Material for this task: Begin

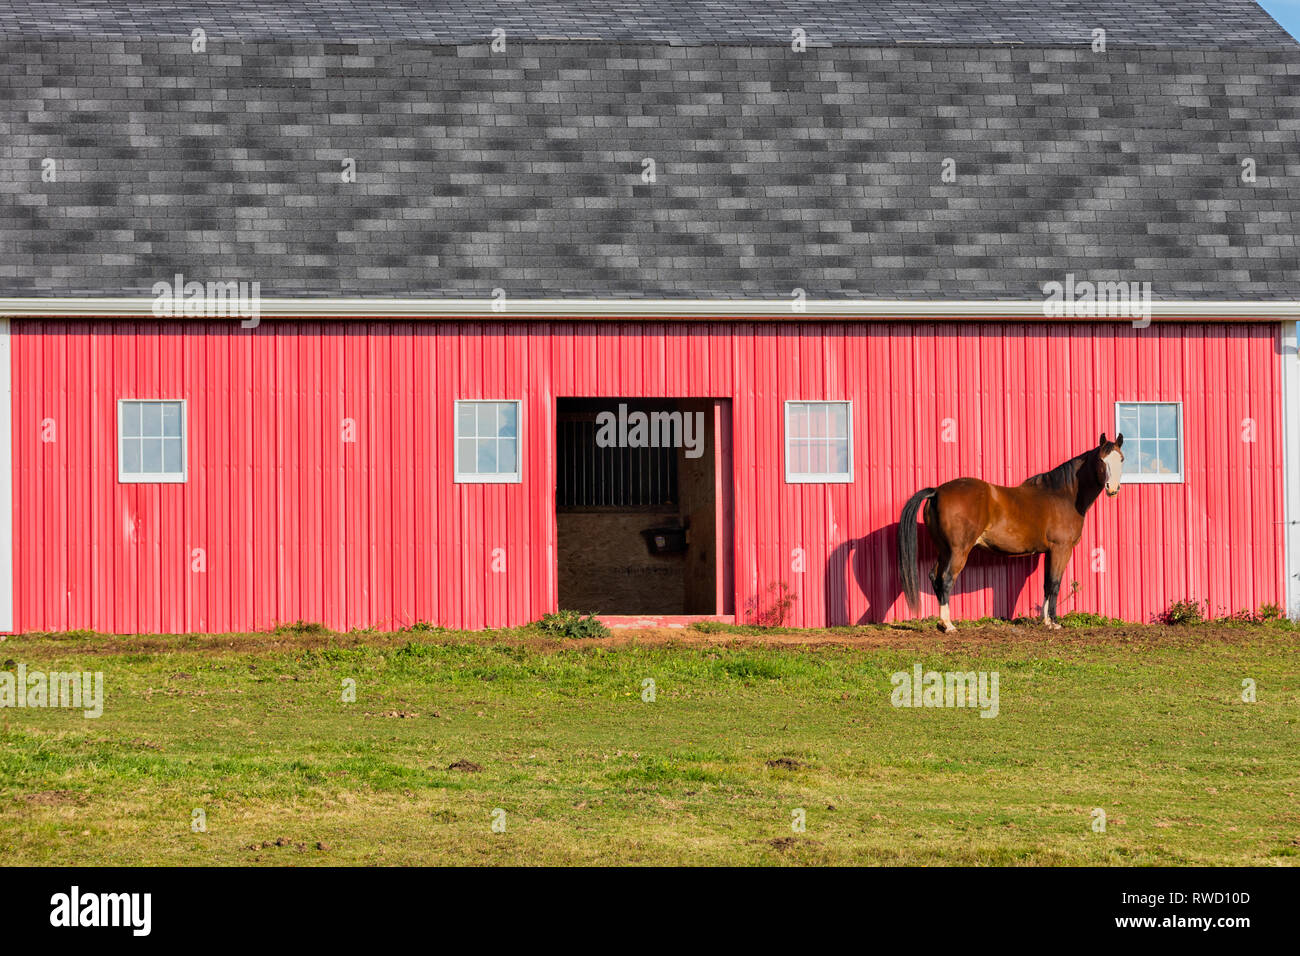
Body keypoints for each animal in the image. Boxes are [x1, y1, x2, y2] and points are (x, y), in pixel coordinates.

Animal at [899, 431, 1123, 629]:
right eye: (1101, 460)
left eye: (1121, 459)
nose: (1112, 488)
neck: (1062, 495)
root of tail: (937, 491)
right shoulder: (1061, 549)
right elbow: (1054, 584)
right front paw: (1054, 622)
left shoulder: (1049, 552)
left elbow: (1046, 584)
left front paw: (1045, 620)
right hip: (958, 551)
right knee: (945, 579)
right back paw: (948, 625)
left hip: (944, 550)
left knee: (935, 577)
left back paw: (941, 622)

Material for this task: End

— What you should do —
The lines above must be transcribed exactly, with every picture left out.

— Completed task —
Body keypoints for each animal in the image. Boxes are [x1, y1, x2, y2] and points are (x, y), in pixel coordinates.

Animal at [899, 431, 1123, 629]:
right eye: (1101, 460)
left eye: (1121, 459)
nose: (1112, 488)
neck: (1062, 495)
root of tail: (937, 491)
right shoulder: (1061, 549)
right elbow: (1054, 584)
right front paw: (1054, 622)
left shoulder: (1049, 552)
left elbow: (1046, 584)
left front paw: (1045, 620)
right hip: (958, 551)
right knee: (945, 579)
right back paw: (948, 625)
left hip: (944, 550)
left knee: (935, 577)
left back paw: (941, 622)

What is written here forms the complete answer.